Live album by Pablo Alborán
- Released: November 15, 2011
- Recorded: 2011, Madrid
- Genre: Latin pop
- Length: 74:26
- Language: Spanish
- Label: EMI Music

Pablo Alborán chronology
| Pablo Alborán (2011) | En Acústico (2011) | Tanto (2012) |

Singles from En Acústico
- "Perdóname" Released: October 3, 2011; "Te He Echado de Menos" Released: February 28, 2012;

= En Acústico =

En Acústico is the first live album by Spanish singer-songwriter Pablo Alborán.
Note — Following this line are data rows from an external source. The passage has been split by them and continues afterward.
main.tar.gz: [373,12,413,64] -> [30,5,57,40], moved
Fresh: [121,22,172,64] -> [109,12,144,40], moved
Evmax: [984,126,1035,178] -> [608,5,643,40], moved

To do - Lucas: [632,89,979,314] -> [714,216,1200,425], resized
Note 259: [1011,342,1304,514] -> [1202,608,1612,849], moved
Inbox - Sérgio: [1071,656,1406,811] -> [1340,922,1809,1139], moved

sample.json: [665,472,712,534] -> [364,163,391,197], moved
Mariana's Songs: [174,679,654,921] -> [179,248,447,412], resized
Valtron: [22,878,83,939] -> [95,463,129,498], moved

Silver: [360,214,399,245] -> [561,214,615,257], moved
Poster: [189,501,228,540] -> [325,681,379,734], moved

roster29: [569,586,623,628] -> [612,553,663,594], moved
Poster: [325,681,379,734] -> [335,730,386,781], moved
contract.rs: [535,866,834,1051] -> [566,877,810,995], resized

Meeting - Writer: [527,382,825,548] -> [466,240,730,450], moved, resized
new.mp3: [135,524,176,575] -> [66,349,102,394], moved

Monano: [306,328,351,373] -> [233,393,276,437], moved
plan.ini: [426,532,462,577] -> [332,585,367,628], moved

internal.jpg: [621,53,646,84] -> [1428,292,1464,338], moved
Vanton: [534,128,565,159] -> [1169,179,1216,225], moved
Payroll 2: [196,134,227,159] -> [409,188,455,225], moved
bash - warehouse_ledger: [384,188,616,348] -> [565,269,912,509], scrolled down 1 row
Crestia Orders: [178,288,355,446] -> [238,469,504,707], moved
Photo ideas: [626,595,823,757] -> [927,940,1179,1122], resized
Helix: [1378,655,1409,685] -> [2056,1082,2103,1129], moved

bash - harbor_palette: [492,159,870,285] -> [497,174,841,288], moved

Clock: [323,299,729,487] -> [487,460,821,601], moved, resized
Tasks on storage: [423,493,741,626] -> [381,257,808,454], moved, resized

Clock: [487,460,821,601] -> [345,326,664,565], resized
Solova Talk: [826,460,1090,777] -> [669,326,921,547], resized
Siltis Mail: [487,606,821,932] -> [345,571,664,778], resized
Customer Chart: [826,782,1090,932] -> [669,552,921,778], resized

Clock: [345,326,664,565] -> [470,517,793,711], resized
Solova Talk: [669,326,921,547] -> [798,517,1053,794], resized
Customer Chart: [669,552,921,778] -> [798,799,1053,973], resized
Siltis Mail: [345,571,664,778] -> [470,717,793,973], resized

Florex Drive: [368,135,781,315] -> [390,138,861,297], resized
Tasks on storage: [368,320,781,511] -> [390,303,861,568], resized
Following by success of his first self-named studio album, Pablo Alborán, he released this album on November 15, 2011. It included acoustic versions of most of the tracks in his debut album, as well as two new songs ("Te He Echado De Menos" and "No Te Olvidaré") and four bonus tracks. The song "Perdóname" (Forgive Me) was re-recorded featuring Portuguese singer Carminho, and was released as the first single of the album, peaking at number one on the Spanish singles chart on November 13, 2011, thus helping En Acústico to debut also at number one on the albums chart one week later, on November 20, 2011, and to top the Portuguese Albums Chart in January 2012.

== Track listing ==
- CD
1. "Desencuentro"
2. "Solamente Tú"
3. "Miedo"
4. "Caramelo"
5. "Vuelve Conmigo"
6. "Me Colé Por La Puerta De Atrás"
7. "Volver a Empezar"
8. "Loco de Atar"
9. "Ladrona de Mi Piel"
10. "No Te Olvidaré"
11. "Perdóname"
12. "Te He Echado de Menos"
13. "Cuando Te Alejas"
14. "Solamente Tú" (with Diana Navarro)
15. "Perdóname" (with Carminho) (In Portuguese)
16. "Perdóname" (with Carminho)
17. "No Te Olvidaré"

- DVD
18. "Desencuentro"
19. "Solamente Tú"
20. "Miedo"
21. "Caramelo"
22. "Vuelve Conmigo"
23. "Me Colé Por La Puerta De Atrás"
24. "Volver a Empezar"
25. "Loco de Atar"
26. "Ladrona de Mi Piel"
27. "No Te Olvidaré"
28. "Perdóname"
29. "Te He Echado de Menos"
30. "Cuando Te Alejas"
31. "Solamente Tú" (with Diana Navarro)
32. "Perdóname" (with Carmine) (In Portuguese)
33. "Perdóname" (with Carminho)
34. "Entrevista"

==Charts==
===Weekly charts===

Chart performance for En Acústico
| Chart (2011–15) | Peak position |
|---|---|
| Portuguese Albums (AFP) | 1 |
| Spanish Albums (PROMUSICAE) | 1 |

===Year-end charts===

Year-end chart performance for En Acústico
| Chart (2011) | Position |
|---|---|
| Spanish Albums (PROMUSICAE) | 6 |

| Chart (2012) | Position |
|---|---|
| Spanish Albums (PROMUSICAE) | 2 |

| Chart (2013) | Position |
|---|---|
| Spanish Albums (PROMUSICAE) | 10 |

==Certifications==

Certifications for En Acústico
| Region | Certification | Certified units/sales |
| Portugal (AFP) | 7× Platinum | 105,000^{^} |
| Spain (PROMUSICAE) | 8× Platinum | 320,000^{^} |
^{^} Shipments figures based on certification alone.